Boris Johnson dimite
Faltan por aclararse muchas cosas: quién le sucederá en el cargo, y cuán dañado saldrá su partido. Pero pase lo que pase, su caída habrá sido un fiel reflejo de la interminable crisis política que atraviesa el Reino Unido tras el Brexit
Dos días después de la dimisión de sus ministros de Finanzas y de Sanidad, el destino de Boris Johnson está escrito: a lo largo de la jornada de ayer, 37 altos cargos abandonaron el Gobierno; la actividad parlamentaria en Westminster se vio paralizada por la falta de ministros; y más de la mitad del grupo parlamentario declaró públicamente su pérdida de confianza en su líder.
Los acontecimientos del miércoles oscilaron entre la tragedia shakesperiana y la famosa comedia británica The thick of it, y los elementos cómicos eran evidentes. Mientras su gabinete se vaciaba, Johnson anunciaba una importante rebaja fiscal para seducir al electorado, subrayando la fiabilidad de su Gobierno. En plena comparecencia parlamentaria, y entre declaraciones de apoyo al Gobierno de Zelenski, el primer ministro era informado de que una delegación de ministros le aguardaba en Downing Street para exigir su dimisión. Y horas antes, la sesión de control al Gobierno nos recordaba que, en política, la realidad siempre supera a la ficción: en medio del caos, un diputado conservador aprovechaba su turno para preguntar a Johnson sobre unas licitaciones urbanísticas en su circunscripción.
También lo trágico, sin embargo, sobrevoló la jornada de ayer. En su reunión semanal, el poderoso comité 1922 decidió no modificar sus reglas internas para facilitar una nueva moción de censura contra el premier, con la esperanza de que fuera él mismo quien aceptara su inevitable desenlace. Pero la posterior visita de sus ministros, que funcionó con Theresa May en 2019, no lo hizo con un Johnson que recalcó su mayoría absoluta, declaró que no dimitiría, y dejó claro que habrían de ser ellos quienes le obligaran a abandonar el cargo. Su resistencia numantina, de hecho, se acentuó con el paso de las horas cuando, cada vez más cercado, anunció el cese “por deslealtad” de Michael Gove ―el todopoderoso ministro― quien, a su vez, traicionó a Johnson en las primarias de 2016.

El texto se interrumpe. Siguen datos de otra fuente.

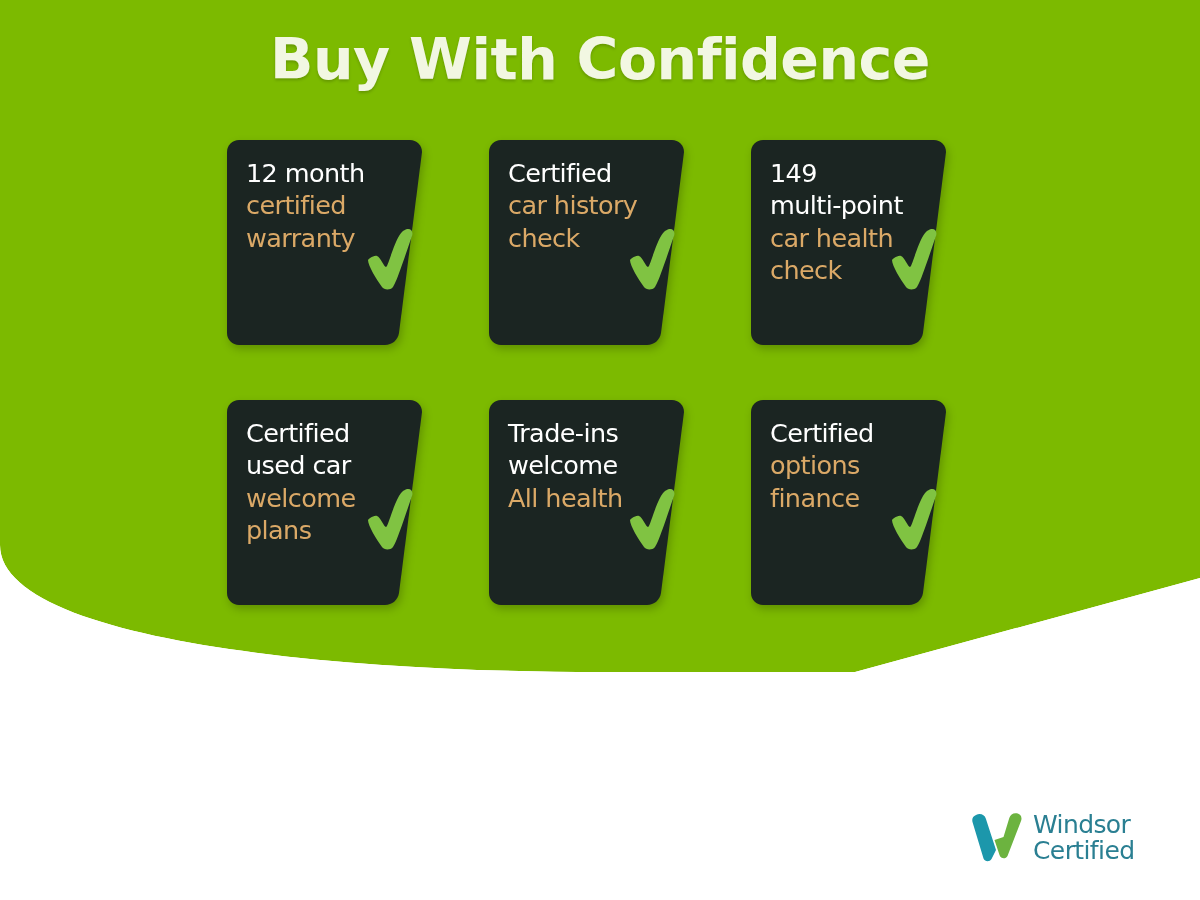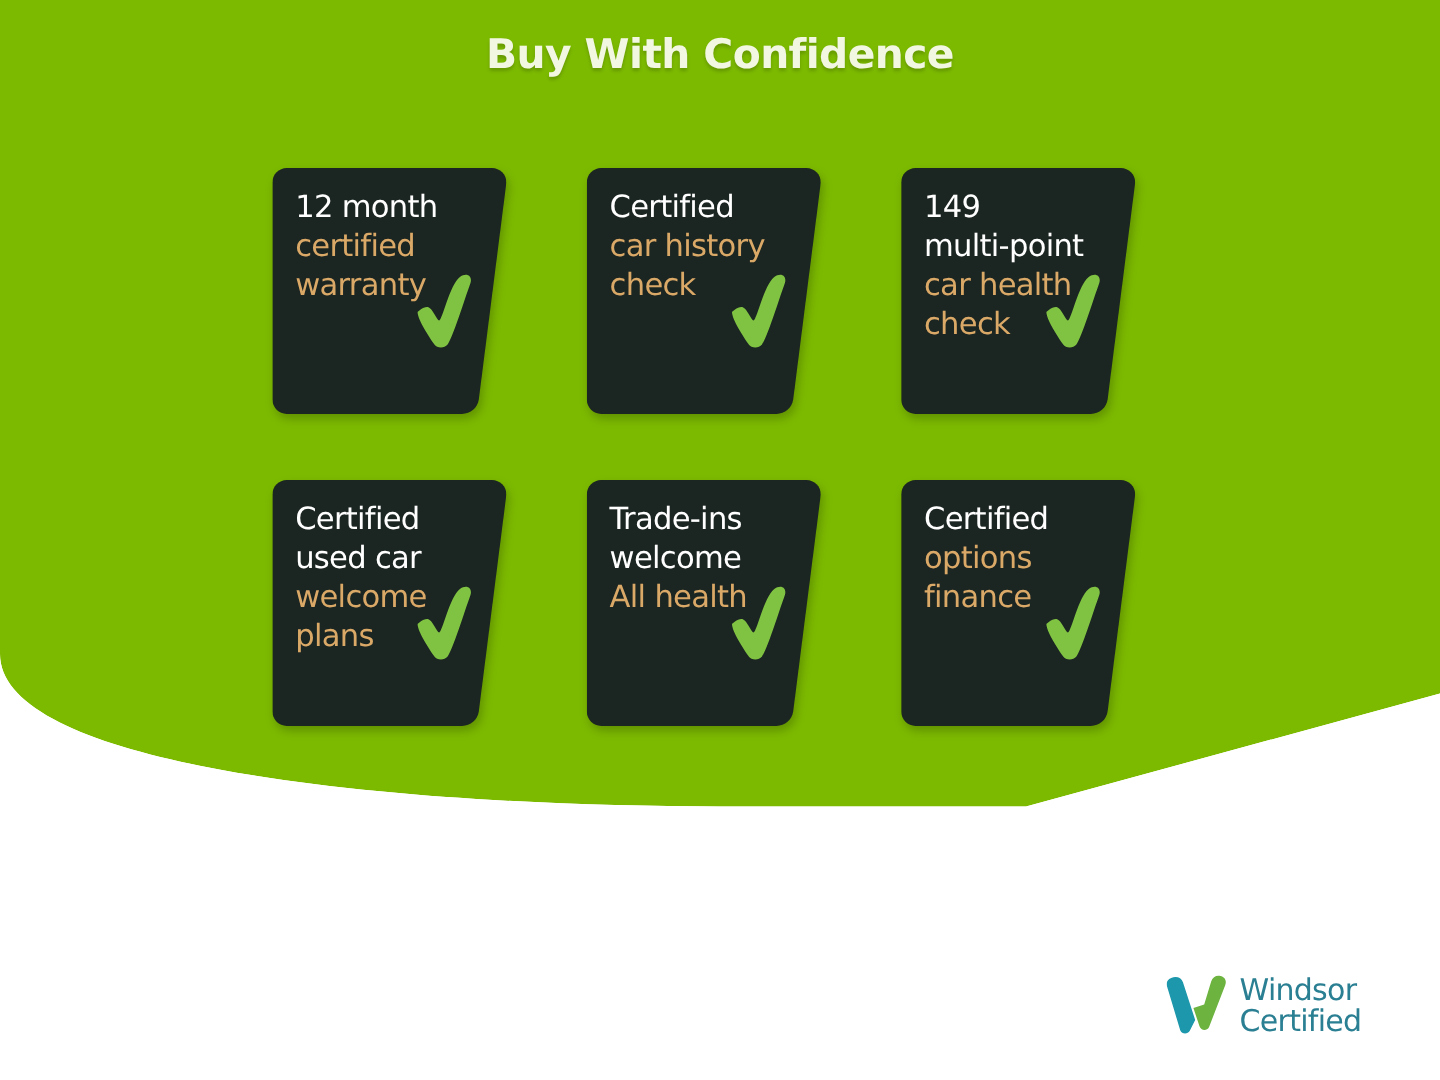--- a/index.html
+++ b/index.html
@@ -32,21 +32,21 @@
 
   
   .poster-title {
     position: absolute;
     top: 26px;
     left: 0;
     width: 1200px;
     text-align: center;
     font-family: "DejaVu Sans", sans-serif;
     font-weight: bold;
-    font-size: 34px;
+    font-size: 57px;
     letter-spacing: -0.5px;
     color: #f2f7e2;
     text-shadow: 0 2px 3px rgba(0,0,0,0.18);
     white-space: nowrap;
   }
 
   
   .card-grid {
     position: absolute;
     left: 227px;
@@ -57,20 +57,21 @@
     grid-template-rows: 205px 205px;
     column-gap: 67px;
     row-gap: 55px;
   }
 
   .card {
     position: relative;
     width: 195px;
     height: 163px;
     filter: drop-shadow(2px 4px 4px rgba(0,0,0,0.22));
+    padding-left: 20px;
   }
 
   .card-bg {
     position: absolute;
     inset: 0;
     width: 195px;
     height: 205px;
   }
 
   .card-text {

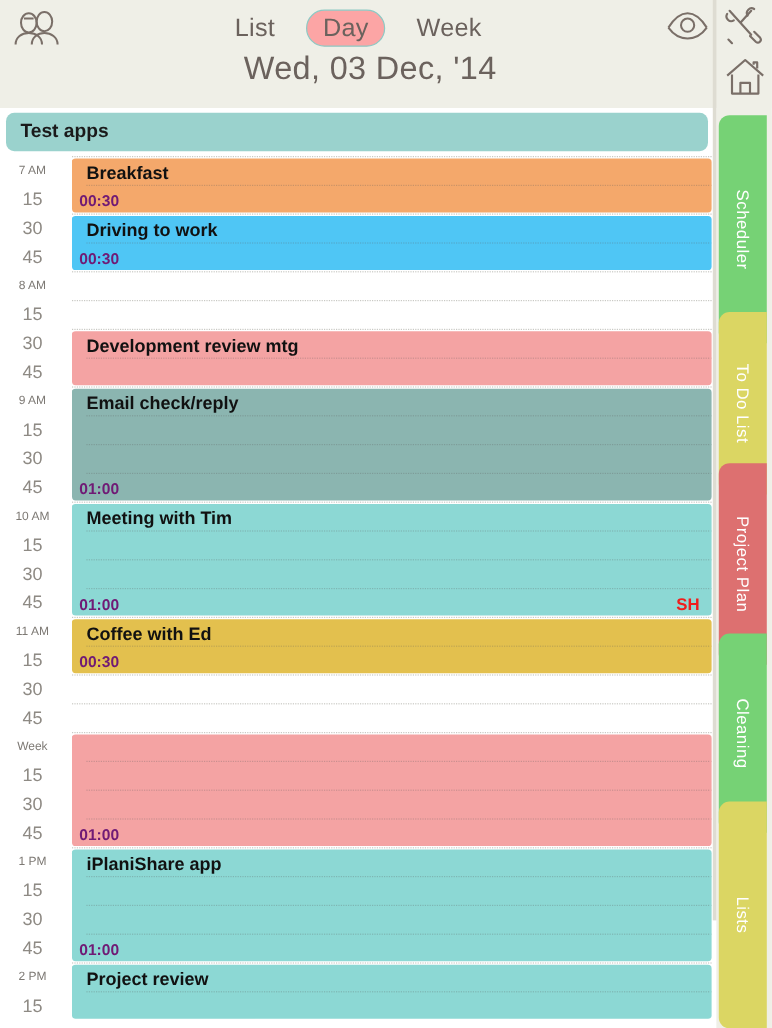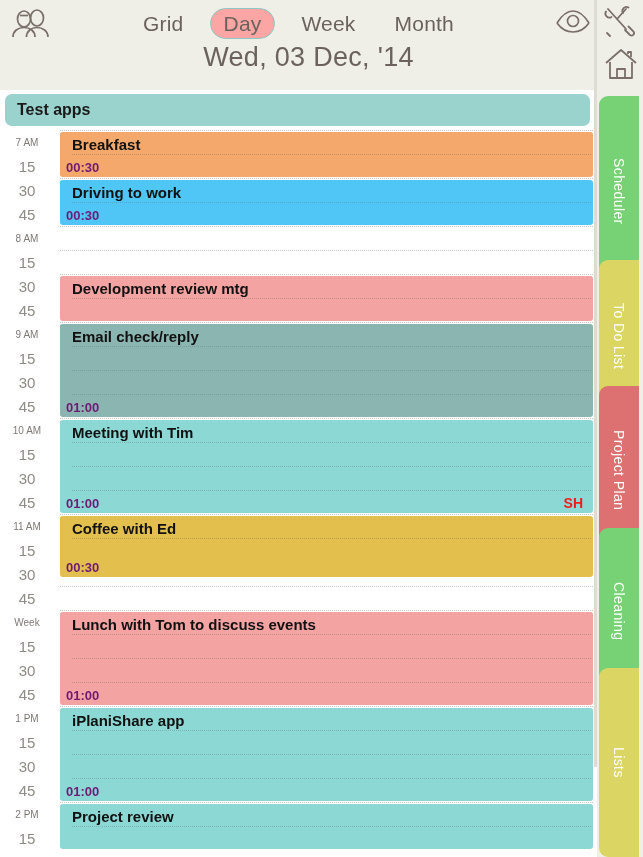--- a/index.html
+++ b/index.html
@@ -139,24 +139,23 @@
           <ellipse cx="16" cy="13" rx="6.5" ry="8"></ellipse>
           <path d="M5 31c0-6 5-9.5 11-9.5S27 25 27 31"></path>
           <ellipse cx="29" cy="12" rx="6.5" ry="8"></ellipse>
           <path d="M18.5 31c0-6 5-9.5 10.5-9.5S40 25 40 31"></path>
           <path d="M12 9.5h8"></path>
         </g>
       </svg>
     </div>
 
     <div class="viewtabs">
-      <div class="viewtab">Grid</div>
+      <div class="viewtab">List</div>
       <div class="viewtab active">Day</div>
       <div class="viewtab">Week</div>
-      <div class="viewtab">Month</div>
     </div>
 
     <div class="eye-icon">
       <svg viewBox="0 0 38 30" width="38" height="30">
         <g fill="none" stroke="#7a6f68" stroke-width="1.7">
           <path d="M3 17c5-8 11-12 16-12s11 4 16 12"></path>
           <path d="M3 17c5 7 11 9 16 9s11-2 16-9"></path>
           <circle cx="19" cy="15" r="5.5"></circle>
         </g>
       </svg>
@@ -362,32 +361,31 @@
           </div>
           <div class="event" style="top: 290px; height: 93px; background: rgb(140, 216, 212);">
             <div class="notch" style="background: rgb(140, 216, 212);"></div>
             <div class="einner-line" style="top: 22px;"></div>
             <div class="einner-line" style="top: 46px;"></div>
             <div class="einner-line" style="top: 70px;"></div>
             <div class="etitle">Meeting with Tim</div>
             <div class="edur">01:00</div>
             <div class="etag">SH</div>
           </div>
-          <div class="event" style="top: 386px; height: 61px; background: rgb(227, 192, 78);">
+          <div class="event" style="top: 386px; height: 45px; background: rgb(227, 192, 78);">
             <div class="notch" style="background: rgb(227, 192, 78);"></div>
             <div class="einner-line" style="top: 22px;"></div>
             <div class="etitle">Coffee with Ed</div>
             <div class="edur">00:30</div>
           </div>
           <div class="event" style="top: 482px; height: 93px; background: rgb(244, 163, 163);">
             <div class="notch" style="background: rgb(244, 163, 163);"></div>
             <div class="einner-line" style="top: 22px;"></div>
             <div class="einner-line" style="top: 46px;"></div>
             <div class="einner-line" style="top: 70px;"></div>
-            <div class="etitle">Lunch with Tom to discuss events</div>
             <div class="edur">01:00</div>
           </div>
           <div class="event" style="top: 578px; height: 93px; background: rgb(140, 216, 212);">
             <div class="notch" style="background: rgb(140, 216, 212);"></div>
             <div class="einner-line" style="top: 22px;"></div>
             <div class="einner-line" style="top: 46px;"></div>
             <div class="einner-line" style="top: 70px;"></div>
             <div class="etitle">iPlaniShare app</div>
             <div class="edur">01:00</div>
           </div>

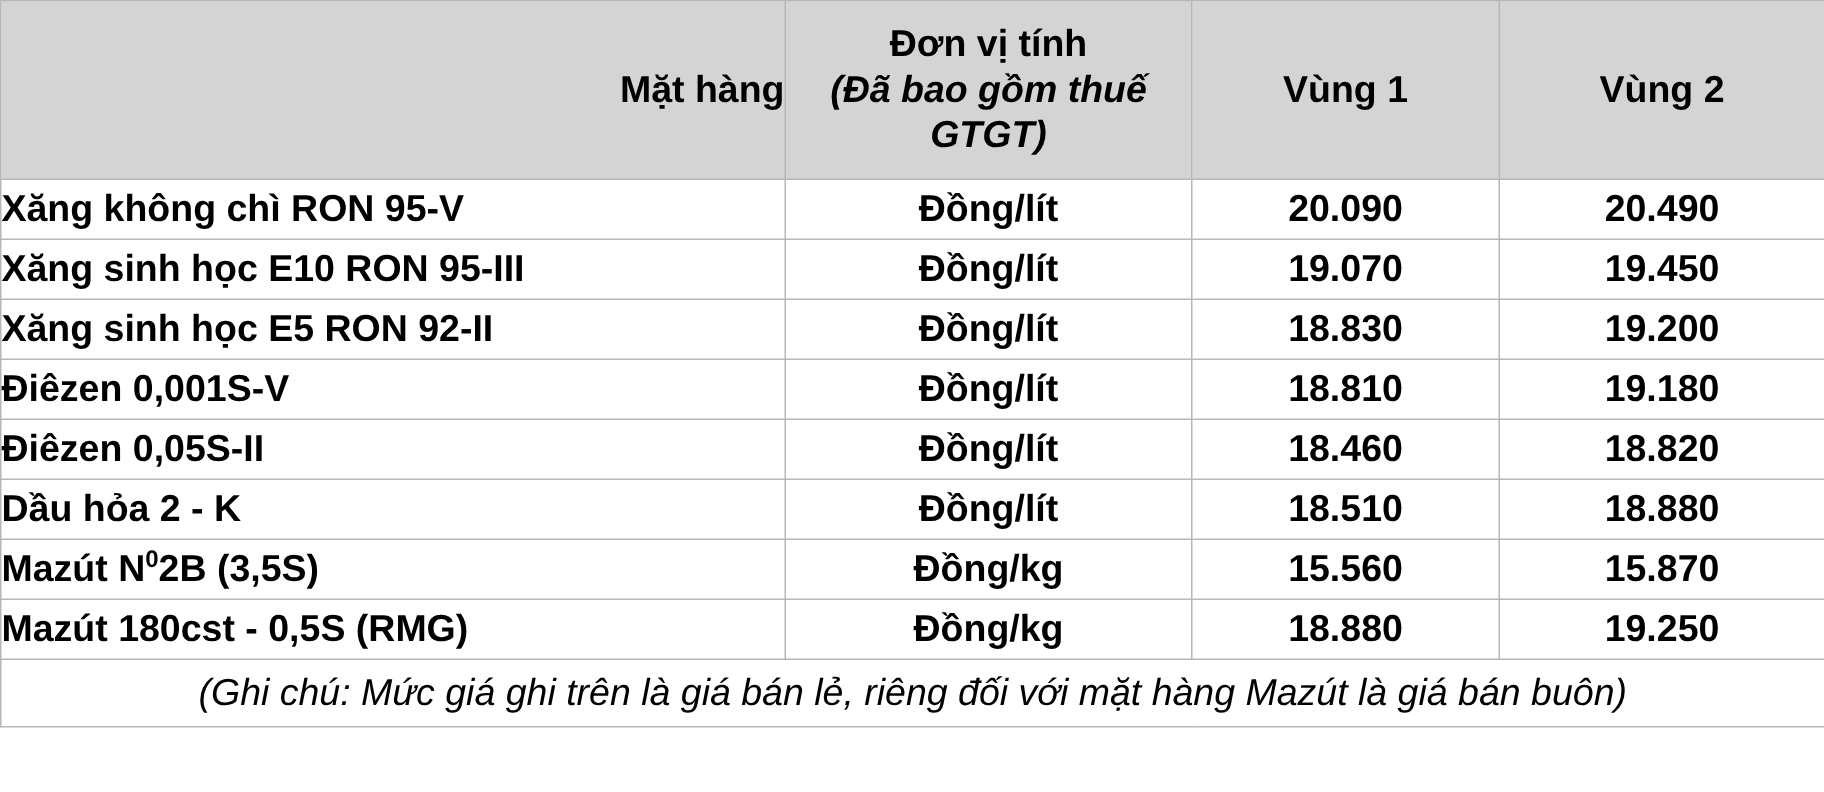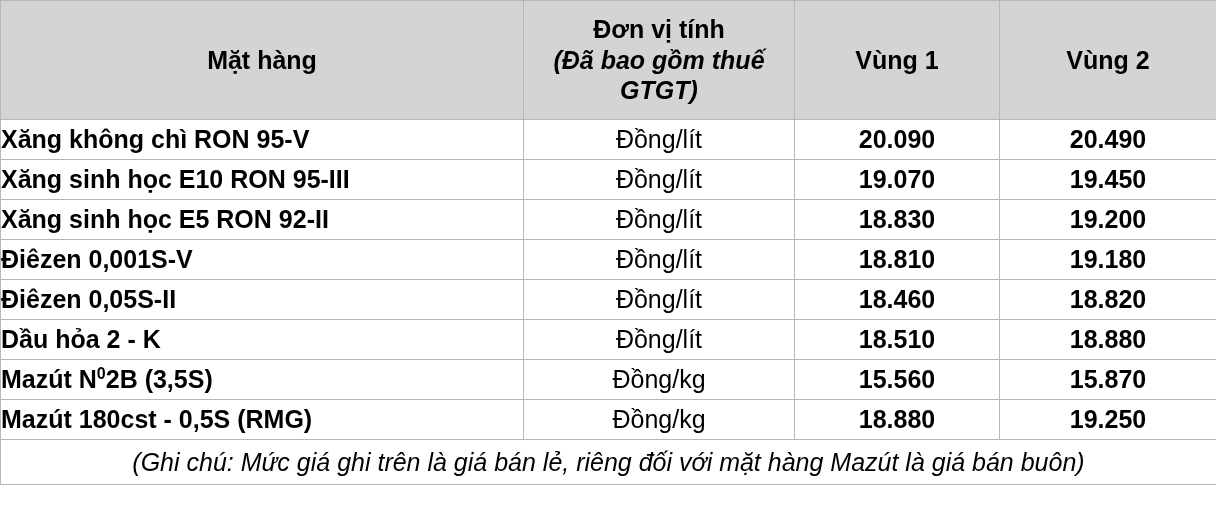--- a/index.html
+++ b/index.html
@@ -40,20 +40,21 @@
   thead th {
     background: #d4d4d4;
     height: 118px;
     font-size: 25px;
     font-weight: bold;
     text-align: center;
     line-height: 1.22;
   }
   th.head-item {
     padding: 0 10px;
+    text-align: right;
   }
   th.head-unit {
     padding: 0 8px;
   }
   th.head-unit .unit-line1 {
     font-style: normal;
     display: block;
   }
   th.head-unit .unit-line2 {
     font-style: italic;
@@ -64,21 +65,21 @@
     height: 39px;
     font-size: 25px;
   }
   td.item-name {
     text-align: left;
     padding-left: 8px;
     font-weight: bold;
   }
   td.unit-cell {
     text-align: center;
-    font-weight: normal;
+    font-weight: bold;
   }
   td.zone-cell {
     text-align: center;
     font-weight: bold;
   }
   sup.sup-zero {
     font-size: 16px;
     vertical-align: super;
     line-height: 0;
   }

De no haber dimitido el premier, el comité 1922 se hubiera reunido la semana que viene, en un encuentro en el cual modificaría su reglamento, celebraría una moción de censura y convocaría un proceso de primarias que concluiría en agosto. Más allá de su dimisión, sin embargo, la crisis terminal que atraviesa su Gobierno no es más que el resultado de tres fenómenos que se vienen observando desde hace años.
En primer lugar, el efecto corrosivo que procesos soberanistas como el Brexit tienen sobre los partidos políticos que los encabezan: tras Cameron y May, Boris Johnson será el tercer primer ministro en ser tumbado por unos tories que transmiten un claro agotamiento político e ideológico. En segundo lugar, las consecuencias de tener representantes políticos que desprecian las convenciones jurídicas y políticas que rigen las democracias contemporáneas: el fin de Johnson no ha llegado por errores programáticos, sino cuando sus diputados han dejado de reírle las gracias y han comenzado a hacer frente a sus mentiras. Por último, los problemas de la tan alabada Constitución británica, incuestionablemente eficaz en tiempos normales, pero peligrosamente frágil en situaciones tan excepcionales como esta.
Faltan por aclararse muchas cosas: quién le sucederá en el cargo, y cuán dañado saldrá su partido. Pero pase lo que pase, la caída de Boris Johnson ―caótica, tragicómica y, ante todo, eminentemente british― habrá sido un fiel reflejo no solo de sus tres años al frente del Gobierno, sino de la interminable crisis política que atraviesa Reino Unido tras el Brexit.